Badal did not have to make good on his promise to resign after one year if he did not get the bridge built, because he died in office in November 2019. From a short list of three, the BNP selected Sufian over Ershad Ullah and Mostaque Ahmed Khan to stand in the resulting by-election, held in January 2020. He came second, behind Awami League candidate Moslem Uddin Ahmad, with 17,935 votes, 16.7% of those cast. Before polls even closed, Sufian called for a new election. He alleged that Awami League activists had prevented his supporters from casting their votes and had engaged in ballot stuffing.

Ahmad too died in office, in February 2023. The BNP did not contest the resulting April 2023 by-election. They boycotted the 2024 general election.
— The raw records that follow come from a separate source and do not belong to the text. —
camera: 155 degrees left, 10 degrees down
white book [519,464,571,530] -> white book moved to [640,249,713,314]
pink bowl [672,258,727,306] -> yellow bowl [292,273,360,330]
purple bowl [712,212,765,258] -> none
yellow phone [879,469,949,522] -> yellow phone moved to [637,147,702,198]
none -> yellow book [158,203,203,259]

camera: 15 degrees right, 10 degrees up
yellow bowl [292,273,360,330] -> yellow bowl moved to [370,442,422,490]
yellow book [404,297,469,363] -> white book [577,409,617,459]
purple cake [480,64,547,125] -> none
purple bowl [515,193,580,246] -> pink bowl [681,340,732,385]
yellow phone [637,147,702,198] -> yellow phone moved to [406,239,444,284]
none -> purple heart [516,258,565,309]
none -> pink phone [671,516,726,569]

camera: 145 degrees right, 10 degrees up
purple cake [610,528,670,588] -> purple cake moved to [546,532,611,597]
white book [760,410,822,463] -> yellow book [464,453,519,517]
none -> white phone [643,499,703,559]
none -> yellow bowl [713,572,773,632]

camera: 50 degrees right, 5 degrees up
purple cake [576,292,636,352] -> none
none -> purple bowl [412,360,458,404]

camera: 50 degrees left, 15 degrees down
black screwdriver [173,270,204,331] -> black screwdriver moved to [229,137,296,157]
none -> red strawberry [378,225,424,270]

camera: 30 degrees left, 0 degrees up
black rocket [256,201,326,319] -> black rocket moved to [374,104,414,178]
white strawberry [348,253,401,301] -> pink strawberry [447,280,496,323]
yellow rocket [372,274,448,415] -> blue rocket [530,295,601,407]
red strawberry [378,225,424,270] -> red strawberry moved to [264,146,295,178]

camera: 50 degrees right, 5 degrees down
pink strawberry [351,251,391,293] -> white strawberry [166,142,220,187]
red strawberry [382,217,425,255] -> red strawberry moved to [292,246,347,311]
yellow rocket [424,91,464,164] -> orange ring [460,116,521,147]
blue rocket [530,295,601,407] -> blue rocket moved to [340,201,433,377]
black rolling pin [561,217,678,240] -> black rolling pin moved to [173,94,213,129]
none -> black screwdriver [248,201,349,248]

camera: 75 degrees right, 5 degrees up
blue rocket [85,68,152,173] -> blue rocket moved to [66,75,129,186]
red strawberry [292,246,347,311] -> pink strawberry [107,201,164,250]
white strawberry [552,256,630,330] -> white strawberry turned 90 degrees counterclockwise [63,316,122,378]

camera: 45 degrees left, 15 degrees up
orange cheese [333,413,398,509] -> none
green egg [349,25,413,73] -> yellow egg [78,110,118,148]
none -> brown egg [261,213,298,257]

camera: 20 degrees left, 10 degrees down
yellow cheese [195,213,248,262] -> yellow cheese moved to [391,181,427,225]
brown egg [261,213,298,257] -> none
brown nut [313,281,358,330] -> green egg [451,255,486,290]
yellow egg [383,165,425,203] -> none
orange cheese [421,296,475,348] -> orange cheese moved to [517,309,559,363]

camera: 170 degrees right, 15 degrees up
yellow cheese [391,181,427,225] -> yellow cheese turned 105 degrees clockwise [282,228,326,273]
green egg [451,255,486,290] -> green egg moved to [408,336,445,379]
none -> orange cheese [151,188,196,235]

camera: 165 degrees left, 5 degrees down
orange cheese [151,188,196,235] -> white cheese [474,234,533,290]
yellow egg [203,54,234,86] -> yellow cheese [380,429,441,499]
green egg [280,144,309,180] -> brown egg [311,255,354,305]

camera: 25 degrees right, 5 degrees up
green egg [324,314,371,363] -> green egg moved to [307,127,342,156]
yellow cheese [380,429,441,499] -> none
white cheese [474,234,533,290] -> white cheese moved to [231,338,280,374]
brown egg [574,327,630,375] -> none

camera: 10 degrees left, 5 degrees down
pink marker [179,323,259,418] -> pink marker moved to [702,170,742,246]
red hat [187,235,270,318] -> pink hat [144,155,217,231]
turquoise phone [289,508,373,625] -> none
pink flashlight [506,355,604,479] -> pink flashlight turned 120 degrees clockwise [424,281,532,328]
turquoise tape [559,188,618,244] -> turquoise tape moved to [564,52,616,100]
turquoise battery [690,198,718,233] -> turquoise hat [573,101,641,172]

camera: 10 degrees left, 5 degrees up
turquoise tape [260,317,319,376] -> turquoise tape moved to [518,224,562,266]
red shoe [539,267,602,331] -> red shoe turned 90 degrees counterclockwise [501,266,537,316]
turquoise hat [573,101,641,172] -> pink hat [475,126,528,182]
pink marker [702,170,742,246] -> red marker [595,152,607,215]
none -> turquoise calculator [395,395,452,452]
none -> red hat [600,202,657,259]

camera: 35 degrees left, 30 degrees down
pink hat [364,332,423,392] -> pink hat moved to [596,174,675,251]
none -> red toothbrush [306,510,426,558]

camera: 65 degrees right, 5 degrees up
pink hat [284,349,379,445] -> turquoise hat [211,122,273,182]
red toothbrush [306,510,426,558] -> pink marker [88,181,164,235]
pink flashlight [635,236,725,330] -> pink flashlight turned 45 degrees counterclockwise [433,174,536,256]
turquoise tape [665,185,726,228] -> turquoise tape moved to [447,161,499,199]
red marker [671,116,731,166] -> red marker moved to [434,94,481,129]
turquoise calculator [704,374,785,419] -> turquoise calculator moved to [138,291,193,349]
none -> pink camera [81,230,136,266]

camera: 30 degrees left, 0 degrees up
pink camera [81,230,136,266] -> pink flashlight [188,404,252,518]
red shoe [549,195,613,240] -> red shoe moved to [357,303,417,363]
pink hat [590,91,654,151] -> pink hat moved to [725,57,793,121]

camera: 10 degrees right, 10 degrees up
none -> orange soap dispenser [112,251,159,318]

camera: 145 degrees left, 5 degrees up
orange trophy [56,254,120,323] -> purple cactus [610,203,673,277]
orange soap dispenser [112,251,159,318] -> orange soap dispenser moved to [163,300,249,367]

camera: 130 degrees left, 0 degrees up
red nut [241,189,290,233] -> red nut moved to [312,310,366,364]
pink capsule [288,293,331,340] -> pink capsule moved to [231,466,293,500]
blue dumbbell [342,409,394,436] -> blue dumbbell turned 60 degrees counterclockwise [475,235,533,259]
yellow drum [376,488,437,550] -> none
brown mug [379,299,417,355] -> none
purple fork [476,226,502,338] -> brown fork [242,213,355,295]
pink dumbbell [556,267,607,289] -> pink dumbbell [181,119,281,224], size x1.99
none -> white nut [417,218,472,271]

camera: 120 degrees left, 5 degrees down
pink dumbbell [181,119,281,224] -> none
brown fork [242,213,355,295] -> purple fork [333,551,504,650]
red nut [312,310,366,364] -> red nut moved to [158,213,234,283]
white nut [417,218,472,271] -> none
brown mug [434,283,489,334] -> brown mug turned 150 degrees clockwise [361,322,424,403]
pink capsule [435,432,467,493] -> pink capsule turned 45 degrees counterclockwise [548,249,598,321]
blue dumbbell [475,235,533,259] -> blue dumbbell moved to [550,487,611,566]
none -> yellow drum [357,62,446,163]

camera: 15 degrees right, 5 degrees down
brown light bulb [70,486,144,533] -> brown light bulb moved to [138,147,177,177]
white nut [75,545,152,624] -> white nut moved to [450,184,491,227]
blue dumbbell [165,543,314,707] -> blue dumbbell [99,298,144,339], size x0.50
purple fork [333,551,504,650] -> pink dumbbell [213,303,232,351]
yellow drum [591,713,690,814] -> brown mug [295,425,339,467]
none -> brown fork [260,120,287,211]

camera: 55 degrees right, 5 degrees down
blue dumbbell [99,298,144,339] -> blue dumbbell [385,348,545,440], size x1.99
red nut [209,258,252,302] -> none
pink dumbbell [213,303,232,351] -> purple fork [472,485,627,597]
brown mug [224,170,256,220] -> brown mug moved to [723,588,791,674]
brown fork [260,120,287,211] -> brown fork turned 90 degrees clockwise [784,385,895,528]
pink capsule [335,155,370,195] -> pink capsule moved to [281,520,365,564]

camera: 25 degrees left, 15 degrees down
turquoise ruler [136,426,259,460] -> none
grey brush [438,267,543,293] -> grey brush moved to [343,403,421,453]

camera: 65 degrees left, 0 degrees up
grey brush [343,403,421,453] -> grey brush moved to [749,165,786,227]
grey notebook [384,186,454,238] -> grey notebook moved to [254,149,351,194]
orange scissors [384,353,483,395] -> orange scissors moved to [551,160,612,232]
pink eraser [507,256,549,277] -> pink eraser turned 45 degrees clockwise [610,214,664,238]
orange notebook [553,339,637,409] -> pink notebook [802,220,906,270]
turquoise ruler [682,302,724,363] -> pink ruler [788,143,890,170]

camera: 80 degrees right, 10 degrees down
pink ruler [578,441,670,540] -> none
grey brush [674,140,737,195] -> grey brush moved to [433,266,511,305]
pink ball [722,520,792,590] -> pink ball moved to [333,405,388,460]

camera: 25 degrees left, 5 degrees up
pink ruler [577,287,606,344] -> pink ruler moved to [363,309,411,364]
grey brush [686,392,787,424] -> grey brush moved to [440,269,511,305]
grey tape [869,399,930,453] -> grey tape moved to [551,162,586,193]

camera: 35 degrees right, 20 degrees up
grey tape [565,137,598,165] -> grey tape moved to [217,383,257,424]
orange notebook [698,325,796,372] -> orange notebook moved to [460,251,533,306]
When the interim government of Muhammad Yunus called a general election for February 2026, Sufian sought the BNP nomination for Chittagong-8. The nomination instead went to Ershad Ullah, but the party high command asked Sufian to stand for Chittagong-9. He intended to finance his campaign entirely from personal savings and income.

Sufian said he would work with the city corporation and the Chittagong Development Authority to resolve waterlogging. He said his other priorities were improving civic services (such as housing, sanitation, education, and healthcare) and ensuring law and order. Sufian was elected with a majority of 55,581.